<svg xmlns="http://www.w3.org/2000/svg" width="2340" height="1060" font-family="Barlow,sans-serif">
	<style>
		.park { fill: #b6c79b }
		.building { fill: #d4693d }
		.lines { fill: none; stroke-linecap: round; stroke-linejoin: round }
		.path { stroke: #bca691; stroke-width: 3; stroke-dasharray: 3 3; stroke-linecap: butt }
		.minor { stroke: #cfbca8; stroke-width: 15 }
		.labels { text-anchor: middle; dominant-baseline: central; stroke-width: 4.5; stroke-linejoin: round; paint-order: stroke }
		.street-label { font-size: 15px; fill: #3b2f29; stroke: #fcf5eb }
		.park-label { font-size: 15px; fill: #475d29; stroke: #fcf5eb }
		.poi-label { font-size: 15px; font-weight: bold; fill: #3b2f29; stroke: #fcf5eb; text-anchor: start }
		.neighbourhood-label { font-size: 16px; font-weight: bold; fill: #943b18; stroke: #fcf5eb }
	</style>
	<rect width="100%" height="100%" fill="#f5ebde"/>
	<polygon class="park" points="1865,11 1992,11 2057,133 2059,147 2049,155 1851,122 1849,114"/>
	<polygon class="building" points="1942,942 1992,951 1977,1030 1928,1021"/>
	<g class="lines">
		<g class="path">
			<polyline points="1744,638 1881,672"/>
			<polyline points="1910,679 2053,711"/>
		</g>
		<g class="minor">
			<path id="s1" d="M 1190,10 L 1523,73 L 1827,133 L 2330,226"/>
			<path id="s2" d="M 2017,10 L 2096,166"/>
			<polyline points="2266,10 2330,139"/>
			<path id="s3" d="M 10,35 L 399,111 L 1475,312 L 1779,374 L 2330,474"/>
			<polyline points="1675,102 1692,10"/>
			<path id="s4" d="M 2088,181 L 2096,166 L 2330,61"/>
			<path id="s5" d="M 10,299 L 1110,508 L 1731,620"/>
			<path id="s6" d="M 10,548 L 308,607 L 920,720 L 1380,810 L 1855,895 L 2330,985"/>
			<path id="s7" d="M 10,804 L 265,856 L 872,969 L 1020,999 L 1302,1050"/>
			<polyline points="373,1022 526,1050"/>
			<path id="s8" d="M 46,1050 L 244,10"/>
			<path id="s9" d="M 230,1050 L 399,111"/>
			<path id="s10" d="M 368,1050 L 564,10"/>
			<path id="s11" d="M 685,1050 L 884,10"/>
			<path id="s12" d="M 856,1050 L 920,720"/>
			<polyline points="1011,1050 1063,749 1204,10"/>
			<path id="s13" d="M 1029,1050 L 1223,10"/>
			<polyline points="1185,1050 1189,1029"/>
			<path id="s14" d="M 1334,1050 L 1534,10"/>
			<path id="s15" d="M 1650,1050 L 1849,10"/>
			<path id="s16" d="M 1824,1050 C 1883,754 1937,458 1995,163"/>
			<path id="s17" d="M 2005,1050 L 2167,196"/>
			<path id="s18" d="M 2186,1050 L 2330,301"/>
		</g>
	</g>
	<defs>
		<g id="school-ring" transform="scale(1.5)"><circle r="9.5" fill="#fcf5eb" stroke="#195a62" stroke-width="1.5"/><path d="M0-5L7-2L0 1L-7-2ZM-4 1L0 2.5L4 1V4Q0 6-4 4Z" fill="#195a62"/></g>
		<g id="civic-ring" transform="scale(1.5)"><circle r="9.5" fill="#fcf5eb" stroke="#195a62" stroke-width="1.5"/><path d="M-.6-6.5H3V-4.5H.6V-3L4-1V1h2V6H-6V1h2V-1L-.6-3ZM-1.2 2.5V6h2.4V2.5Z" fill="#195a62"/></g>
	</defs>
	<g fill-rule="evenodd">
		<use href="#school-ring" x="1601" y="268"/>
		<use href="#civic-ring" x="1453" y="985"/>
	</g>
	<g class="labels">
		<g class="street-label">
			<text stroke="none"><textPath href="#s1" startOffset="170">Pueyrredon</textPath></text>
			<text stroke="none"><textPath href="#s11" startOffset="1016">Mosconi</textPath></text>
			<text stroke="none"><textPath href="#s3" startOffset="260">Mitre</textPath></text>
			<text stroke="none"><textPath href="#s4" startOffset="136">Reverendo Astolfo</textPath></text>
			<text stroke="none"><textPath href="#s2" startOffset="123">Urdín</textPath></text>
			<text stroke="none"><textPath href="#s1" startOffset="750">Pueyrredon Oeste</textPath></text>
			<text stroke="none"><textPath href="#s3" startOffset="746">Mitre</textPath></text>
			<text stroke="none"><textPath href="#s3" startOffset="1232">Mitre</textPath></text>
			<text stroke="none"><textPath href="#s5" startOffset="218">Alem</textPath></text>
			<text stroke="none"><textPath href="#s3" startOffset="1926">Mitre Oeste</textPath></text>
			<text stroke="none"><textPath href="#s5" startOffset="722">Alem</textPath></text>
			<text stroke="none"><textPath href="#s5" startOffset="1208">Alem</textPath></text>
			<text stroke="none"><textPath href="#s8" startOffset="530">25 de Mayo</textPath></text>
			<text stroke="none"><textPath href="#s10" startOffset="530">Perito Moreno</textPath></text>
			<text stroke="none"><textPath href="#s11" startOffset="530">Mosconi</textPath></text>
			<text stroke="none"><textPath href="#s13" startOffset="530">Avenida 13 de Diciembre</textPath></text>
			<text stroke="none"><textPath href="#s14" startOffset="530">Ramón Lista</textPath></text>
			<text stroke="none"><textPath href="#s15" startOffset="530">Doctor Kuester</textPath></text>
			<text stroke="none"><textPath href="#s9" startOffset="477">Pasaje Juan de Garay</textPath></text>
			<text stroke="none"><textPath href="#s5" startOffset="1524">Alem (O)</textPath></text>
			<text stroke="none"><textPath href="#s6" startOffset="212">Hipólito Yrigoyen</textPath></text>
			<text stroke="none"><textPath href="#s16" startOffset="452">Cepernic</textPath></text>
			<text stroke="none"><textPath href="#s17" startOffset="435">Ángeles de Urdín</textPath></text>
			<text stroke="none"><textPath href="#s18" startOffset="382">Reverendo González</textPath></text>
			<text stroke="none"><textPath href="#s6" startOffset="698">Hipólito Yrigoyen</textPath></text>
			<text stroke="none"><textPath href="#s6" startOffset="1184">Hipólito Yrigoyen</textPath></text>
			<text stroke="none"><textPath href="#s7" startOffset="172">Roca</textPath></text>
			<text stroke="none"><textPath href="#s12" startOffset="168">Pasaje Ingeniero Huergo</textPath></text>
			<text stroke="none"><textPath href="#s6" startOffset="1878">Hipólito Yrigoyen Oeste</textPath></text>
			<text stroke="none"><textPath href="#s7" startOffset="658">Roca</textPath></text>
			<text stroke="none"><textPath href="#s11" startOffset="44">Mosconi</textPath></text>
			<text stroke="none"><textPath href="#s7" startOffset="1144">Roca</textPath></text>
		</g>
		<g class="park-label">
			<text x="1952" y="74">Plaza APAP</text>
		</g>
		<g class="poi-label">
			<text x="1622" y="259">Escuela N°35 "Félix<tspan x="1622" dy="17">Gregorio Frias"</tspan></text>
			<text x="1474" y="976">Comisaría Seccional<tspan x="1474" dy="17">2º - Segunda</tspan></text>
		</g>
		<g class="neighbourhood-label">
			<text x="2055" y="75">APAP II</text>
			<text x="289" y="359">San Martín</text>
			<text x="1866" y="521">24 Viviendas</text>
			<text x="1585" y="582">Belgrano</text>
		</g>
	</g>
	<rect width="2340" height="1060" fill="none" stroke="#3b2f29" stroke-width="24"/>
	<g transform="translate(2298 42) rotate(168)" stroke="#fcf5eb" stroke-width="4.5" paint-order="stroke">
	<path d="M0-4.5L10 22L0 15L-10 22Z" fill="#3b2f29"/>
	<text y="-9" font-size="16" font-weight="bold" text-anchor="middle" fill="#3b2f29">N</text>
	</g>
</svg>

- **The problem**
Repeat the listing exactly.

- **Solution for this exercise**
<svg xmlns="http://www.w3.org/2000/svg" width="2340" height="1060" font-family="Barlow,sans-serif">
	<style>
		.park { fill: #b6c79b }
		.building { fill: #d4693d }
		.lines { fill: none; stroke-linecap: round; stroke-linejoin: round }
		.path { stroke: #bca691; stroke-width: 3; stroke-dasharray: 3 3; stroke-linecap: butt }
		.minor { stroke: #cfbca8; stroke-width: 15 }
		.labels { text-anchor: middle; dominant-baseline: central; stroke-width: 4.5; stroke-linejoin: round; paint-order: stroke }
		.street-label { font-size: 15px; fill: #3b2f29; stroke: #fcf5eb }
		.park-label { font-size: 15px; fill: #475d29; stroke: #fcf5eb }
		.poi-label { font-size: 15px; font-weight: bold; fill: #3b2f29; stroke: #fcf5eb; text-anchor: start }
		.neighbourhood-label { font-size: 16px; font-weight: bold; fill: #943b18; stroke: #fcf5eb }
	</style>
	<rect width="100%" height="100%" fill="#f5ebde"/>
	<polygon class="park" points="1865,11 1992,11 2057,133 2059,147 2049,155 1851,122 1849,114"/>
	<polygon class="building" points="1942,942 1992,951 1977,1030 1928,1021"/>
	<g class="lines">
		<g class="path">
			<polyline points="1744,638 1881,672"/>
			<polyline points="1910,679 2053,711"/>
		</g>
		<g class="minor">
			<path id="s1" d="M 1190,10 L 1523,73 L 1827,133 L 2330,226"/>
			<path id="s2" d="M 2017,10 L 2096,166"/>
			<polyline points="2266,10 2330,139"/>
			<path id="s3" d="M 10,35 L 399,111 L 1475,312 L 1779,374 L 2330,474"/>
			<polyline points="1675,102 1692,10"/>
			<path id="s4" d="M 2088,181 L 2096,166 L 2330,61"/>
			<path id="s5" d="M 10,299 L 1110,508 L 1731,620"/>
			<path id="s6" d="M 10,548 L 308,607 L 920,720 L 1380,810 L 1855,895 L 2330,985"/>
			<path id="s7" d="M 10,804 L 265,856 L 872,969 L 1020,999 L 1302,1050"/>
			<polyline points="373,1022 526,1050"/>
			<path id="s8" d="M 46,1050 L 244,10"/>
			<path id="s9" d="M 230,1050 L 399,111"/>
			<path id="s10" d="M 368,1050 L 564,10"/>
			<path id="s11" d="M 685,1050 L 884,10"/>
			<path id="s12" d="M 856,1050 L 920,720"/>
			<polyline points="1011,1050 1063,749 1204,10"/>
			<path id="s13" d="M 1029,1050 L 1223,10"/>
			<polyline points="1185,1050 1189,1029"/>
			<path id="s14" d="M 1334,1050 L 1534,10"/>
			<path id="s15" d="M 1650,1050 L 1849,10"/>
			<path id="s16" d="M 1824,1050 C 1883,754 1937,458 1995,163"/>
			<path id="s17" d="M 2005,1050 L 2167,196"/>
			<path id="s18" d="M 2186,1050 L 2330,301"/>
		</g>
	</g>
	<defs>
		<g id="school-ring" transform="scale(1.5)"><circle r="9.5" fill="#fcf5eb" stroke="#195a62" stroke-width="1.5"/><path d="M0-5L7-2L0 1L-7-2ZM-4 1L0 2.5L4 1V4Q0 6-4 4Z" fill="#195a62"/></g>
		<g id="civic-ring" transform="scale(1.5)"><circle r="9.5" fill="#fcf5eb" stroke="#195a62" stroke-width="1.5"/><path d="M-.6-6.5H3V-4.5H.6V-3L4-1V1h2V6H-6V1h2V-1L-.6-3ZM-1.2 2.5V6h2.4V2.5Z" fill="#195a62"/></g>
	</defs>
	<g fill-rule="evenodd">
		<use href="#school-ring" x="1601" y="268"/>
		<use href="#civic-ring" x="1453" y="985"/>
	</g>
	<g class="labels">
		<g class="street-label">
			<text stroke="none"><textPath href="#s1" startOffset="170">Pueyrredon</textPath></text>
			<text stroke="none"><textPath href="#s11" startOffset="1016">Mosconi</textPath></text>
			<text stroke="none"><textPath href="#s3" startOffset="260">Mitre</textPath></text>
			<text stroke="none"><textPath href="#s4" startOffset="136">Reverendo Astolfo</textPath></text>
			<text stroke="none"><textPath href="#s2" startOffset="123">Urdín</textPath></text>
			<text stroke="none"><textPath href="#s1" startOffset="750">Pueyrredon Oeste</textPath></text>
			<text stroke="none"><textPath href="#s3" startOffset="746">Mitre</textPath></text>
			<text stroke="none"><textPath href="#s3" startOffset="1232">Mitre</textPath></text>
			<text stroke="none"><textPath href="#s5" startOffset="218">Alem</textPath></text>
			<text stroke="none"><textPath href="#s3" startOffset="1926">Mitre Oeste</textPath></text>
			<text stroke="none"><textPath href="#s5" startOffset="722">Alem</textPath></text>
			<text stroke="none"><textPath href="#s5" startOffset="1208">Alem</textPath></text>
			<text stroke="none"><textPath href="#s8" startOffset="530">25 de Mayo</textPath></text>
			<text stroke="none"><textPath href="#s10" startOffset="530">Perito Moreno</textPath></text>
			<text stroke="none"><textPath href="#s11" startOffset="530">Mosconi</textPath></text>
			<text stroke="none"><textPath href="#s13" startOffset="530">Avenida 13 de Diciembre</textPath></text>
			<text stroke="none"><textPath href="#s14" startOffset="530">Ramón Lista</textPath></text>
			<text stroke="none"><textPath href="#s15" startOffset="530">Doctor Kuester</textPath></text>
			<text stroke="none"><textPath href="#s9" startOffset="477">Pasaje Juan de Garay</textPath></text>
			<text stroke="none"><textPath href="#s5" startOffset="1524">Alem (O)</textPath></text>
			<text stroke="none"><textPath href="#s6" startOffset="212">Hipólito Yrigoyen</textPath></text>
			<text stroke="none"><textPath href="#s16" startOffset="452">Cepernic</textPath></text>
			<text stroke="none"><textPath href="#s17" startOffset="435">Ángeles de Urdín</textPath></text>
			<text stroke="none"><textPath href="#s18" startOffset="382">Reverendo González</textPath></text>
			<text stroke="none"><textPath href="#s6" startOffset="698">Hipólito Yrigoyen</textPath></text>
			<text stroke="none"><textPath href="#s6" startOffset="1184">Hipólito Yrigoyen</textPath></text>
			<text stroke="none"><textPath href="#s7" startOffset="172">Roca</textPath></text>
			<text stroke="none"><textPath href="#s12" startOffset="168">Pasaje Ingeniero Huergo</textPath></text>
			<text stroke="none"><textPath href="#s6" startOffset="1878">Hipólito Yrigoyen Oeste</textPath></text>
			<text stroke="none"><textPath href="#s7" startOffset="658">Roca</textPath></text>
			<text stroke="none"><textPath href="#s11" startOffset="44">Mosconi</textPath></text>
			<text stroke="none"><textPath href="#s7" startOffset="1144">Roca</textPath></text>
		</g>
		<g class="park-label">
			<text x="1952" y="74">Plaza APAP</text>
		</g>
		<g class="poi-label">
			<text x="1622" y="259">Escuela N°35 "Félix<tspan x="1622" dy="17">Gregorio Frias"</tspan></text>
			<text x="1474" y="976">Comisaría Seccional<tspan x="1474" dy="17">2º - Segunda</tspan></text>
		</g>
		<g class="neighbourhood-label">
			<text x="2055" y="75">APAP II</text>
			<text x="289" y="359">San Martín</text>
			<text x="1866" y="521">24 Viviendas</text>
			<text x="1585" y="582">Belgrano</text>
		</g>
	</g>
	<rect width="2340" height="1060" fill="none" stroke="#3b2f29" stroke-width="24"/>
	<g transform="translate(2298 42) rotate(168)" stroke="#fcf5eb" stroke-width="4.5" paint-order="stroke">
	<path d="M0-4.5L10 22L0 15L-10 22Z" fill="#3b2f29"/>
	<text y="-9" font-size="16" font-weight="bold" text-anchor="middle" fill="#3b2f29">N</text>
	</g>
</svg>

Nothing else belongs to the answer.